Der Unterschied zwischen komplex und kompliziert und die Relevanz für agile Ansätze

Ein entscheidender Faktor bei der Bestimmung der optimalen Vorgehensweisen in Projekten ist die Unterscheidung zwischen kompliziert und komplex: Komplizierte Projekte erfordern detailliertes Fachwissen und Kooperation von Experten. Es ist möglich, durch genau Analyse und Planung eine best practise vorab zu bestimmen. Beispiele hierfür wären der Bau eine Brücke, die Konfiguration eines SAP Finanzsystems, die Montage eines Autos etc. Entscheidend für gutes Gelingen ist hier Erfahrungswissen von Experten

Komplexe Projekte zeichnen sich dadurch aus, dass es keine oder wenige Erfahrungswerte gibt. Aus diesem Grund ist eine iteratives Vorgehen mit schnellen Feedbackschleifen erforderlich. Beispiele wären die Einführung eines neuen Produktes in einem neuen Markt. Entscheidend sind hier schnelles Feedback und Anpassung des Produktes an diese Rückmeldung. Statt also Monate mit reiner Vorab Planung und Analyse zu verbringen um dann im Elfenbeinturm das perfekte Produkt auf den Markt zu bringen, empfiehlt es sich hier schnell Prototypen oder Basisversionen zu entwickeln und diesen Kunden zur Verfügung zu stellen. Dieses Konzept ist beispielsweise in Lean Startup von Eric Ries beschrieben.  

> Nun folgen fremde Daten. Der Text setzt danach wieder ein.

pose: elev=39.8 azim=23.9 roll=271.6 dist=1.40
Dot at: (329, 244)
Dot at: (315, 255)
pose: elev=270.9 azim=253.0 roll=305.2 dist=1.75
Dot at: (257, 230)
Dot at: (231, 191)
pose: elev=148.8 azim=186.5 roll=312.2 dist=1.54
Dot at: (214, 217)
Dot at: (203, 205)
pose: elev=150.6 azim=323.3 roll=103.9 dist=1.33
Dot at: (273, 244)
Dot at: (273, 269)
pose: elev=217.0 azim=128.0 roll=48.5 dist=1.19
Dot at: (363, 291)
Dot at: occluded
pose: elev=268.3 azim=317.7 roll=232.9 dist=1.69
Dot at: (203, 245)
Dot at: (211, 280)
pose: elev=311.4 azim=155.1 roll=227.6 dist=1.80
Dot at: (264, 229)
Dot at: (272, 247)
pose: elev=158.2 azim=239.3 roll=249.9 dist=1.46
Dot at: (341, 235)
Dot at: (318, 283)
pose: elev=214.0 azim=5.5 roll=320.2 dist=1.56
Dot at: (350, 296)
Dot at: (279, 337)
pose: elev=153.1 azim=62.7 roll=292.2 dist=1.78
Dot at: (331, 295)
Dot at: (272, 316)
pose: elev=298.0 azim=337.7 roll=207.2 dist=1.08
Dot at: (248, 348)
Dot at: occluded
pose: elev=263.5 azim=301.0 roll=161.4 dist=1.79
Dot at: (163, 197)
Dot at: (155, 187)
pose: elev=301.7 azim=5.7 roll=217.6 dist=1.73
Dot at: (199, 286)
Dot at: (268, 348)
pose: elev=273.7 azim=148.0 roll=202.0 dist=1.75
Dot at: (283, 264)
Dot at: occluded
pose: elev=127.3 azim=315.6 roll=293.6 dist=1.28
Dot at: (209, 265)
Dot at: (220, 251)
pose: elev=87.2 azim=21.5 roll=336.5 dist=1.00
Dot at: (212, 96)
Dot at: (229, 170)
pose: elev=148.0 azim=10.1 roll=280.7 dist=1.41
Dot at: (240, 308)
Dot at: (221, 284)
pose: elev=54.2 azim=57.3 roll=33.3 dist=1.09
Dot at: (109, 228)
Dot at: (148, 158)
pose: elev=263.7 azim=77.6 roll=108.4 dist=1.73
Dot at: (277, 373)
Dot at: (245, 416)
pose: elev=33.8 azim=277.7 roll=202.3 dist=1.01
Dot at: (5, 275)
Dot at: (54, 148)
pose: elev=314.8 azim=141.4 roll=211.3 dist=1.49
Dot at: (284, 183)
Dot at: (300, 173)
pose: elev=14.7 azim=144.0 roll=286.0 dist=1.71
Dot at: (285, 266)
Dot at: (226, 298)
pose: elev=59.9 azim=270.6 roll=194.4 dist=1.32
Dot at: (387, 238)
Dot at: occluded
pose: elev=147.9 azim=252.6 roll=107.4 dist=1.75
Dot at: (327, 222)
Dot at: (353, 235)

Welche der Vorgehensweisen ist jetzt die bessere? Diese Frage lässt sich nur unter Berücksichtigung des Kontextes beantworten.  Beim Bau einer Brücke gibt es Gesetze der Statik, die bekannt sind und sich auch nicht im Laufe der Zeit ändern. Hier würde es keinen Sinn machen 3 Versionen einer Brücke zu bauen um zu evaluieren, welche den stabil ist. Auf der anderen Seite macht es keinen Sinn ohne Kundenfeedback ein neues Produkt bis ins letzte Detail zu entwickeln nur um dann festzustellen, dass der Kunde einen ganz andere Mehrwert erwartet.

Heinz von Foerster hat eine ähnliche Unterscheidung getroffen in triviale und nicht triviale Systeme. Triviale Systeme sind im Prinzip berechenbar, d.h. wenn man beispielsweise gegen einen Stein tritt, dann wird dieser eine bestimmte Flugbahn haben. Auch wenn die Berechnung sehr kompliziert sein kann, ist es doch in dem Sinne trivial, als dass die Ergebnisse erwartbar und berechenbar sind. Nicht triviale Systeme zeichnen sich dadurch aus, dass sie ein „Innenleben“ haben und insofern die Reaktion nicht berechenbar ist. Ein freundliches „guten Morgen“ an den Kollegen kann alle möglichen Reaktionen auslösen: von einer freundlichen Erwiderung über „lass mich in Frieden mit deiner Übermotivation“ bis zu „der will bestimmt irgendetwas von mir, sonst wäre er nicht so freundlich“. Auch die beste Vorabanalyse kann das nicht vorwegnehmen; auch hier sind schnelle Feedbackschleifen und eine Anpassung der nächsten Schritte sinnvoll, z.B. eine Nachfrage beim Kollegen.